Directions for this task: Reproduce the whole of the records exactly, and make sure no picture is carried into the result.

---------- Data to use ----------

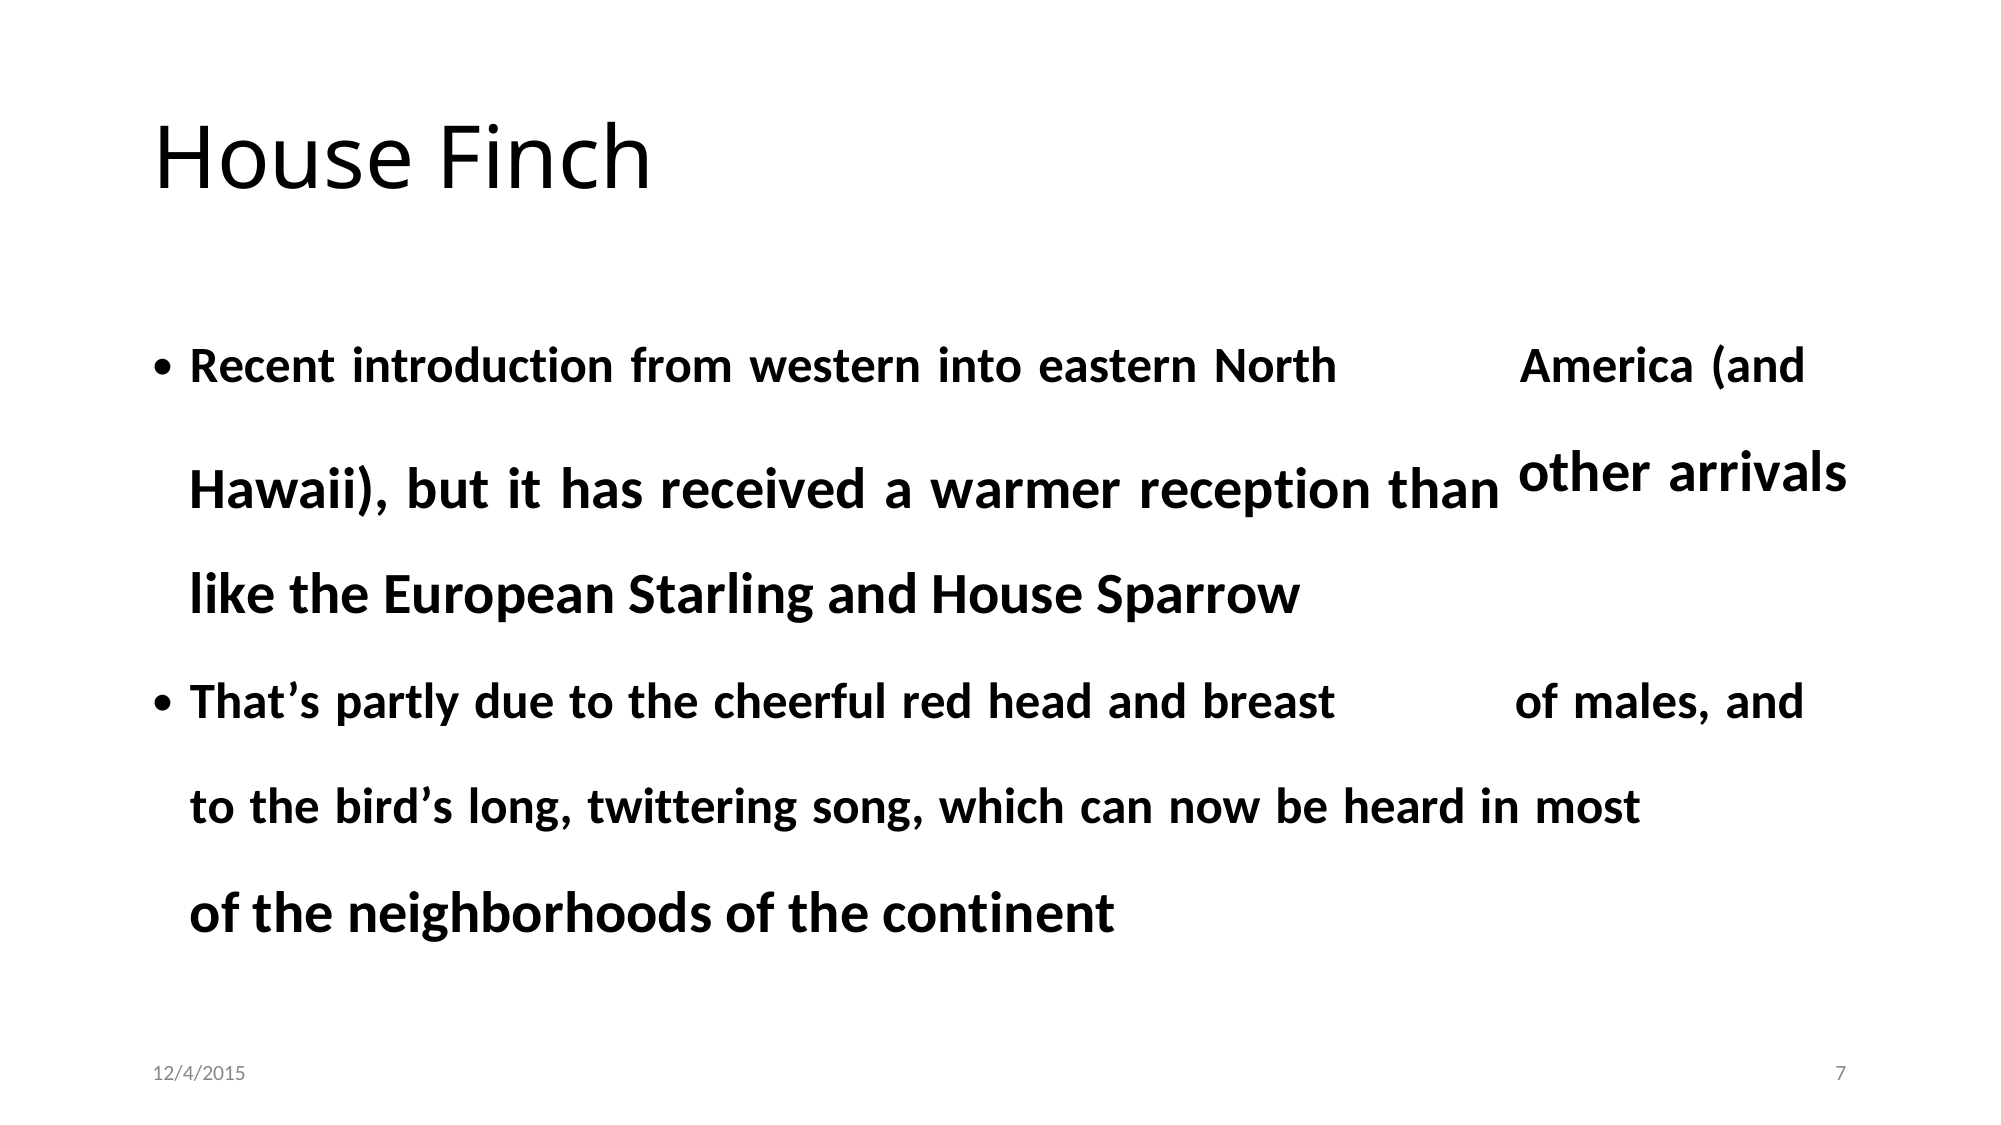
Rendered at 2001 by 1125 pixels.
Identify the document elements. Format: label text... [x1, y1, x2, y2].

text_box • [150, 672, 184, 735]
text_box That’s partly due to the cheerful red head and breast [187, 675, 1509, 739]
text_box 7 [1833, 1060, 1854, 1090]
text_box to the bird’s long, twittering song, which can now be heard in most of the neighborhoods of the continent [187, 780, 1859, 949]
text_box • [150, 336, 184, 400]
text_box of males, and [1512, 675, 1860, 739]
text_box 12/4/2015 [150, 1060, 265, 1090]
text_box House Finch [150, 119, 655, 224]
text_box Recent introduction from western into eastern North Hawaii), but it has received a warmer reception than like the European Starling and House Sparrow [187, 340, 1513, 613]
text_box America (and other arrivals [1516, 340, 1859, 508]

----------

Answer box:
Rendered at 2001 by 1125 pixels.
Identify the document elements. Format: label text... [x1, y1, x2, y2].

text_box • [150, 672, 184, 735]
text_box That’s partly due to the cheerful red head and breast [187, 675, 1509, 739]
text_box 7 [1833, 1060, 1854, 1090]
text_box to the bird’s long, twittering song, which can now be heard in most of the neighborhoods of the continent [187, 780, 1859, 949]
text_box • [150, 336, 184, 400]
text_box of males, and [1512, 675, 1860, 739]
text_box 12/4/2015 [150, 1060, 265, 1090]
text_box House Finch [150, 119, 655, 224]
text_box Recent introduction from western into eastern North Hawaii), but it has received a warmer reception than like the European Starling and House Sparrow [187, 340, 1513, 613]
text_box America (and other arrivals [1516, 340, 1859, 508]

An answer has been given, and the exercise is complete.